The hand-labeled foreground and background pixels provided by the user specify the foreground
and background models to drive the segmentation. But if we provide those constraints in an automatic
fashion by using our detected occlusion boundaries and their associated notion of foreground
and background, the result would be a fully automatic segmentation of objects in the scene. We
will explore such an approach as outlined in Figure 8. In fact, a similar idea has been explored quite recently, nearly in parallel with our work, in promising research by Apostoloff and Fitzgibbon. To provide the replacement for sparse user
inputs, they use their own T-junction detector rather than elongated occlusion boundaries like
ours. We feel that the two (junctions and boundaries) are likely somewhat complementary in
nature, but that boundaries, which are far less sparse, could provide richer, more accurate models
with which to constrain the segmentation.
Recognition
Object recognition is another area where the use of boundary information is crucial, but not
fully exploited. Many object recognition approaches rely on appearance features computed by
aggregating image information within local patches. One issue with these approaches is that the
patches may cross object boundaries, resulting in many unusable large-scale features which contain
information from objects and background. A more problematic issue is that, since the local
features are essentially convenient means of representing the local texture, they are far less discriminative
for objects that are characterized primarily by their shape. This has been addressed recently
by using recognition techniques that use contour fragments instead of regional descriptors.
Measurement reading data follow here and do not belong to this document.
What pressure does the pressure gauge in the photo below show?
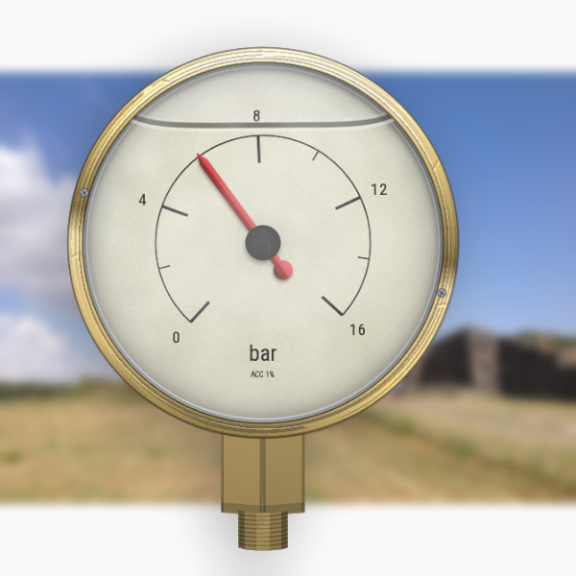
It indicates 6 bar
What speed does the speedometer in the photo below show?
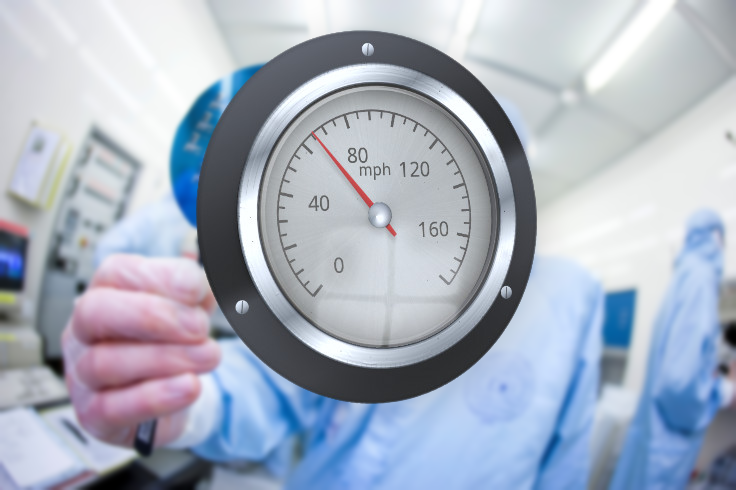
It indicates 65 mph
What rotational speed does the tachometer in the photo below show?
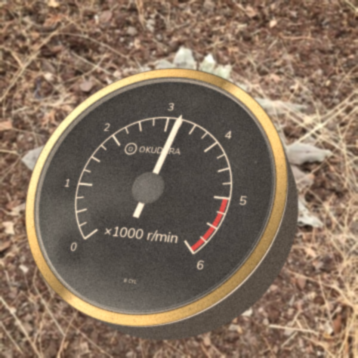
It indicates 3250 rpm
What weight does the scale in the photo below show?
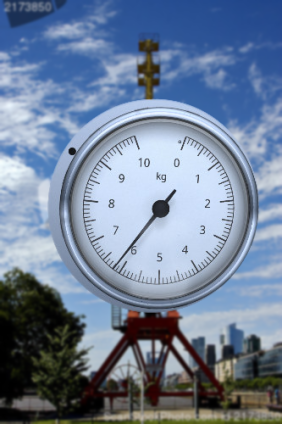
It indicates 6.2 kg
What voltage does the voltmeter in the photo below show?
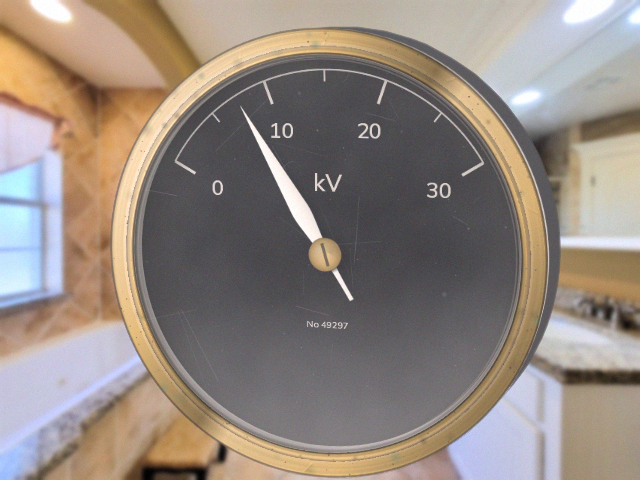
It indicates 7.5 kV
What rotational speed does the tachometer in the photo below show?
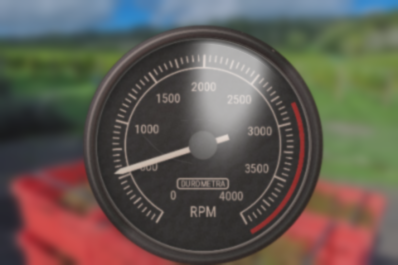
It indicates 550 rpm
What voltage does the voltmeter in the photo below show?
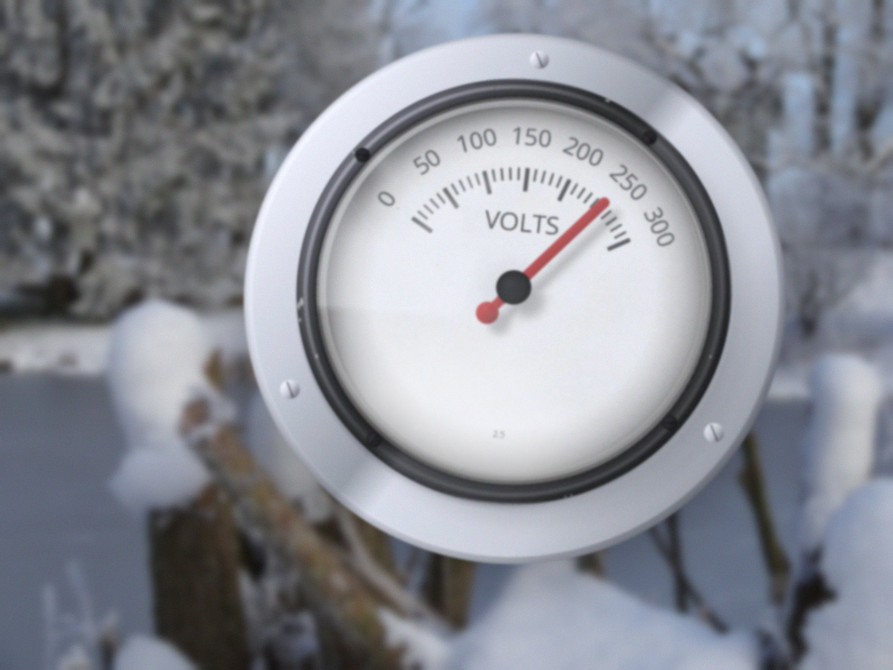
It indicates 250 V
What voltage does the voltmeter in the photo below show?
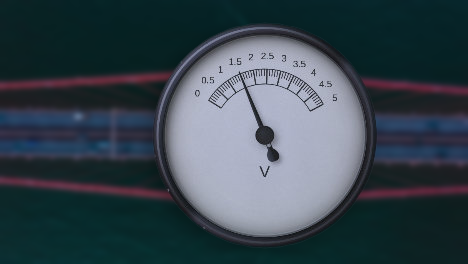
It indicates 1.5 V
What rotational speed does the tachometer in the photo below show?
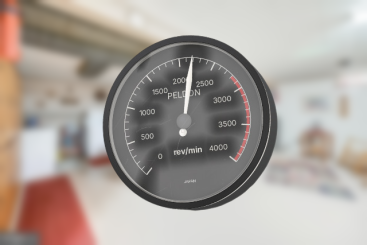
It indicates 2200 rpm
This addresses part of the problem, but a remaining issue is that many of the contour fragments
may be irrelevant if they correspond to spurious intra-category variations on the appearance of
the object, rather than capturing useful shape information. Using boundaries should, in principle,
force the model to focus on those fragments that capture shape. We are working to combine a category
recognition approach with the boundary detection techniques. Our proposed recognition approach
supports semi-supervised category learning and it can operate directly from contour fragments.
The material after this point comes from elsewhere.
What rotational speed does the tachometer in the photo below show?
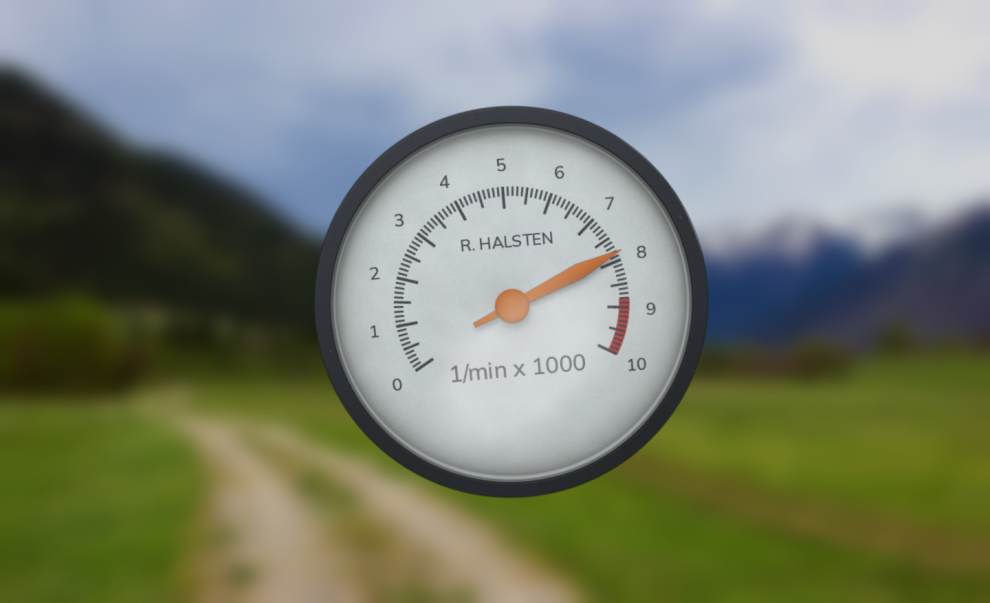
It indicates 7800 rpm
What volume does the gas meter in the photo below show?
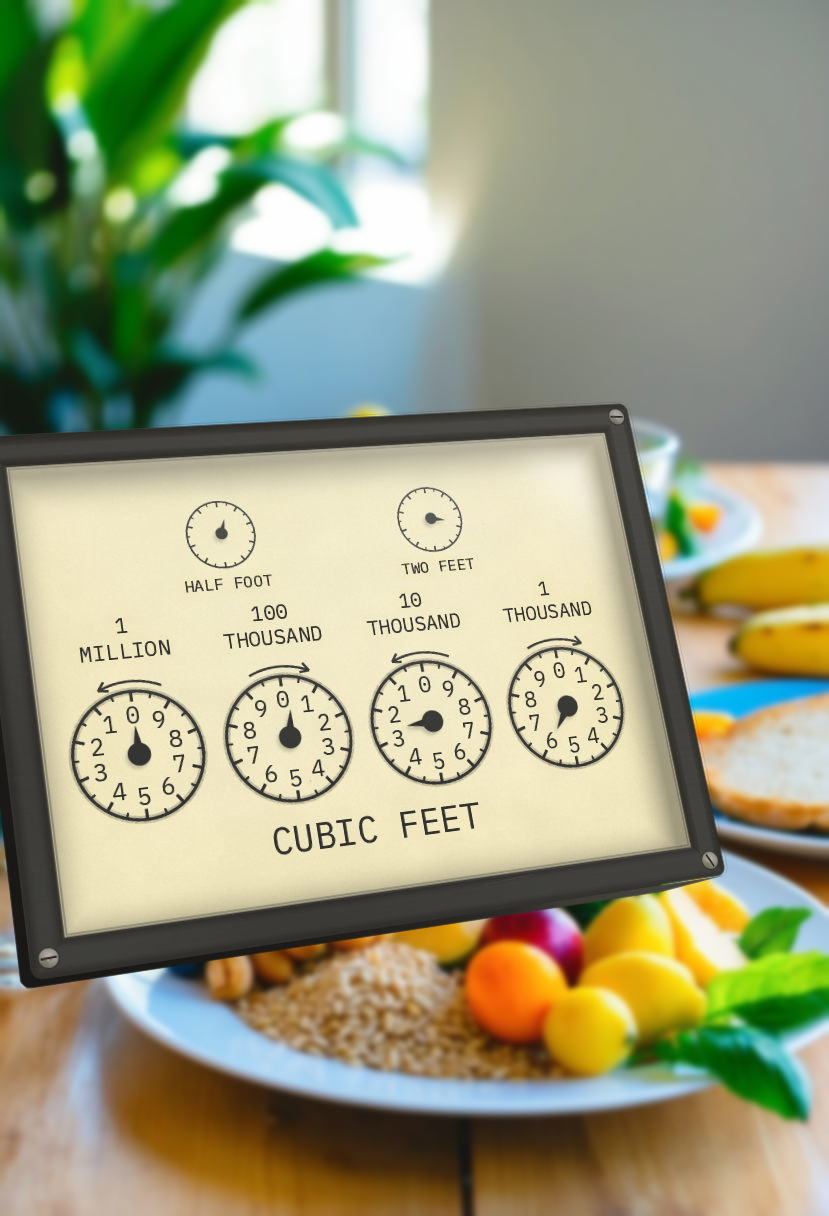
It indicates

Importantly, the recognition approach can also incorporate other regional features based on appearance.
Therefore, as before, we do not advocate that boundaries or contours alone are sufficient
for recognition. Our more limited goal is to show how they can be used effectively to exploit shape
information in a category recognition setting.
In addition, we are exploring the use of boundaries as a bridge between segmentation
and recognition for generating candidate object locations in an input image. Many recognition
approaches operate from a database of known categories and features on which they have been
trained. The system then functions in a top-down manner, trying to find model features and deciding
(via some spatial reasoning, for example) whether a particular object exists at a particular
location. On the other hand, a system that uses bottom-up cues from boundaries to reason about
the existence of an object (that is, any generic object) within the scene could first propose locations
of potential objects, as a cueing mechanism, thereby directing the recognition scheme to the most
fruitful locations within the scene and removing surrounding background clutter from consideration.
In addition, the ability of extracting potential objects from a scene automatically may have
implications for unsupervised learning and discovery of novel objects, since each new object would
not necessarily need to be manually extracted from its environment. This could potentially
also allow for simultaneous in situ learning of objects and their context.